[Exercise] Pictures stay out of the copy, and everything else in the data below is repeated exactly.

[Material provided]
|---|

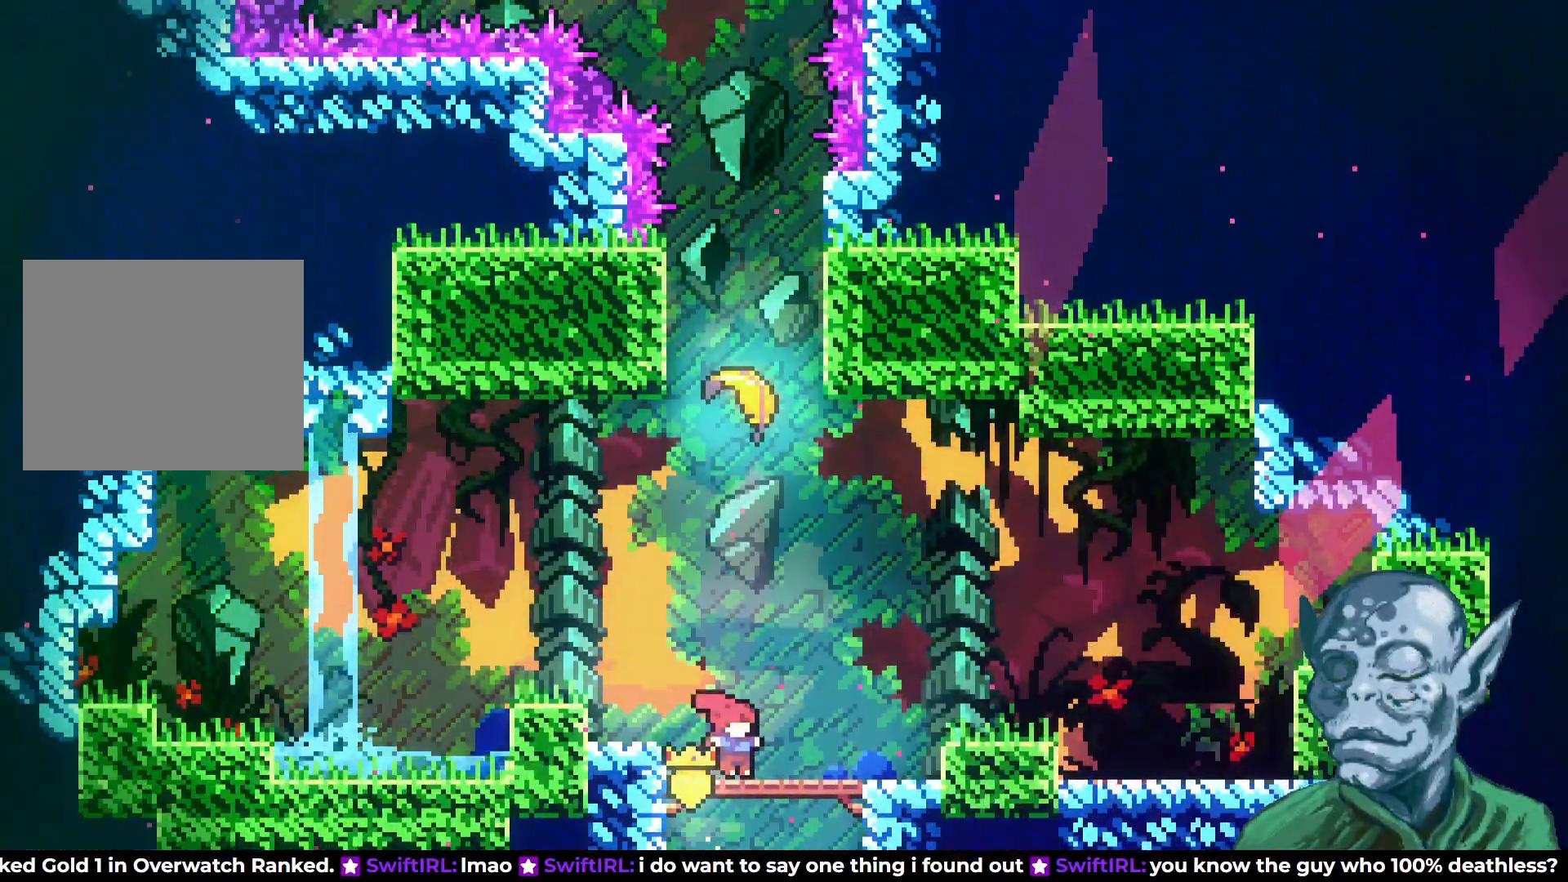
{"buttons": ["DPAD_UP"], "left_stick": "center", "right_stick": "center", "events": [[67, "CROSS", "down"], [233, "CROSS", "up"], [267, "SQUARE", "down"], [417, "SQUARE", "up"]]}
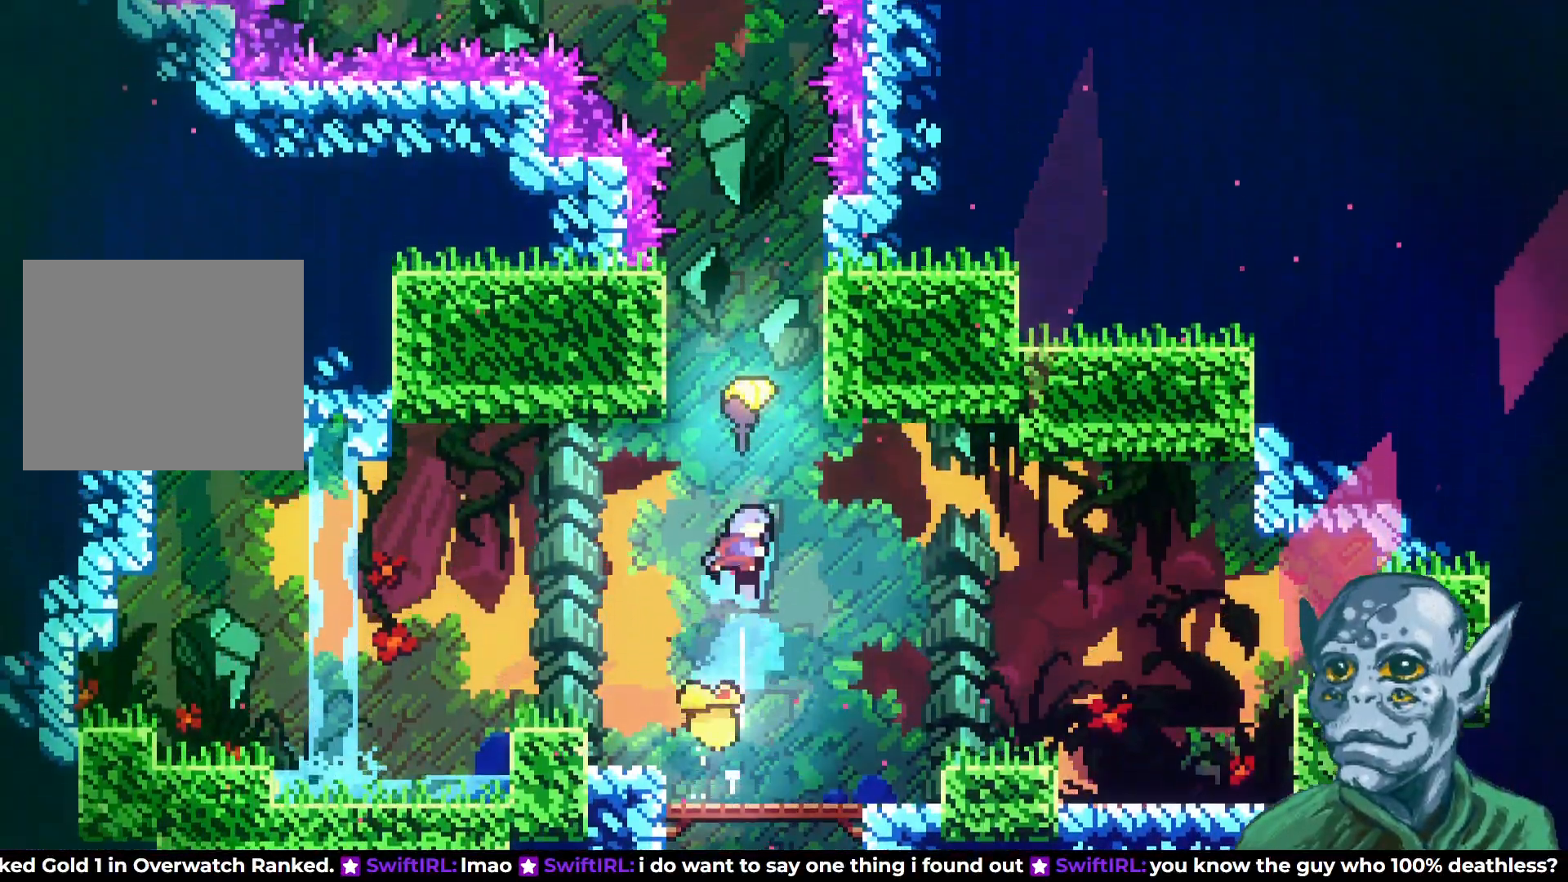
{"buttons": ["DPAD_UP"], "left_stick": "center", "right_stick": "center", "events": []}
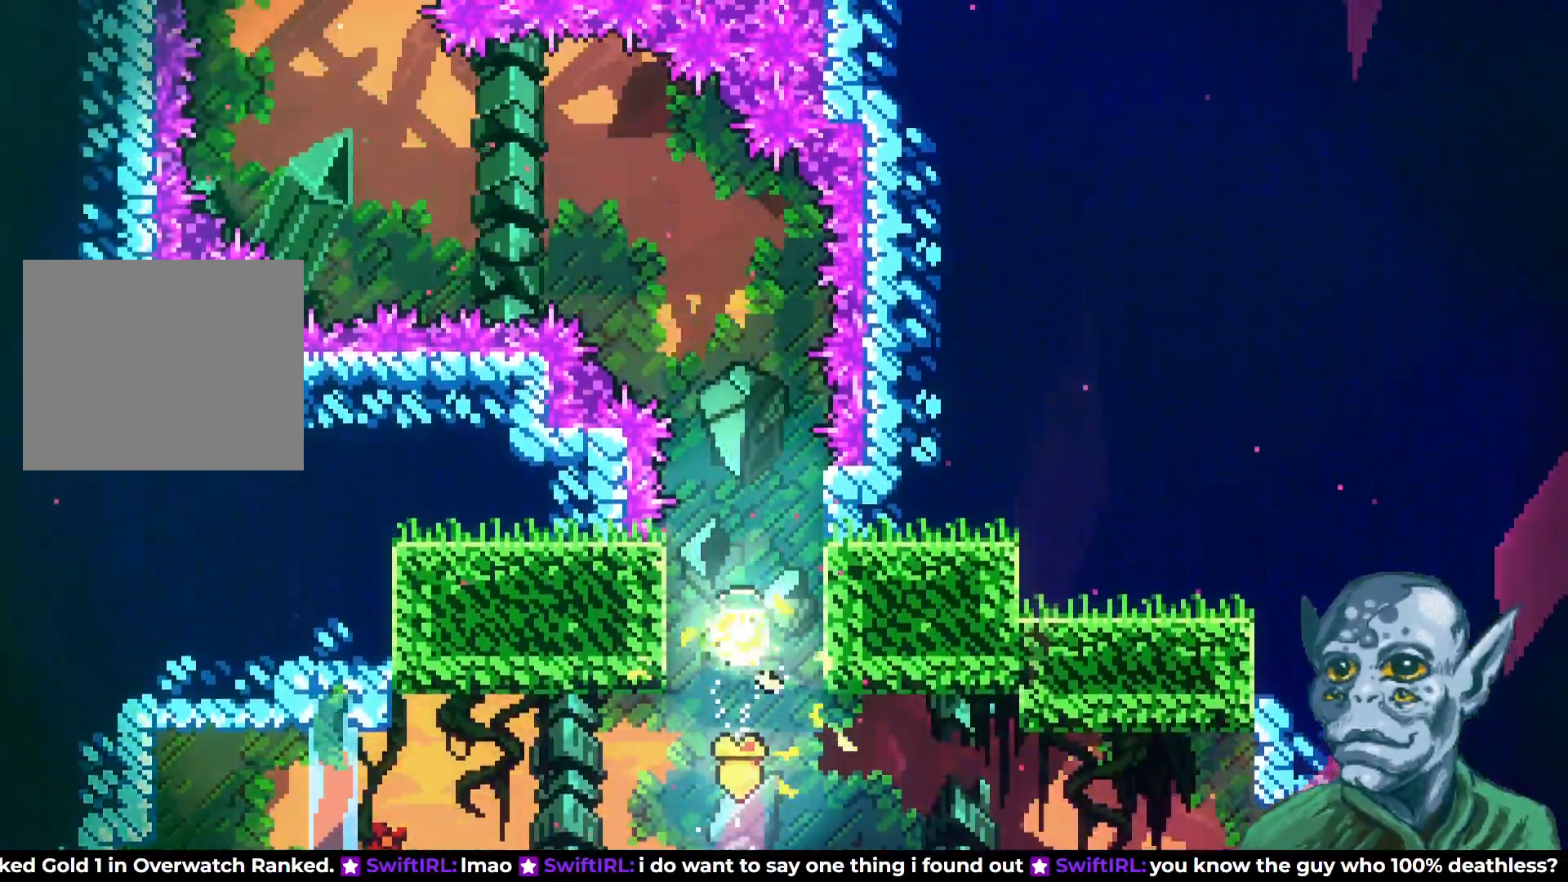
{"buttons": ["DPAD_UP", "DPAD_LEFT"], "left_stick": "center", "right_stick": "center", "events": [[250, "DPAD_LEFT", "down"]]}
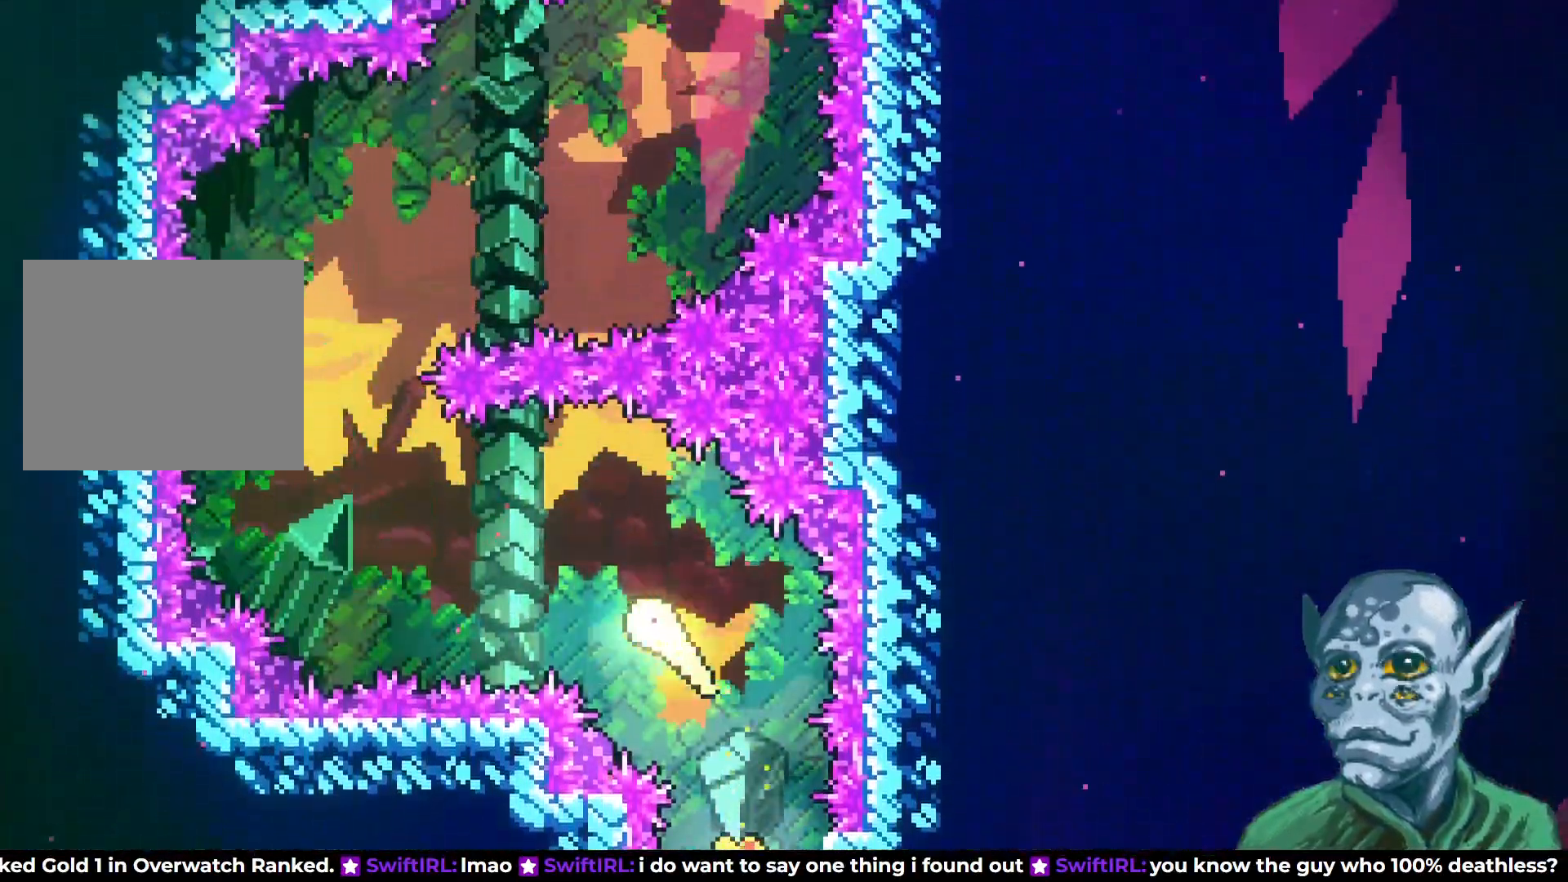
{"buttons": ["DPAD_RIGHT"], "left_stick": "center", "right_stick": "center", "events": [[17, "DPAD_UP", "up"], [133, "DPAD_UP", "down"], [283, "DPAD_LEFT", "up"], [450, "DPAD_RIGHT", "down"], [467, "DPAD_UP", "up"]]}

|---|

[Expected output]
{"buttons": ["DPAD_UP"], "left_stick": "center", "right_stick": "center", "events": [[67, "CROSS", "down"], [233, "CROSS", "up"], [267, "SQUARE", "down"], [417, "SQUARE", "up"]]}
{"buttons": ["DPAD_UP"], "left_stick": "center", "right_stick": "center", "events": []}
{"buttons": ["DPAD_UP", "DPAD_LEFT"], "left_stick": "center", "right_stick": "center", "events": [[250, "DPAD_LEFT", "down"]]}
{"buttons": ["DPAD_RIGHT"], "left_stick": "center", "right_stick": "center", "events": [[17, "DPAD_UP", "up"], [133, "DPAD_UP", "down"], [283, "DPAD_LEFT", "up"], [450, "DPAD_RIGHT", "down"], [467, "DPAD_UP", "up"]]}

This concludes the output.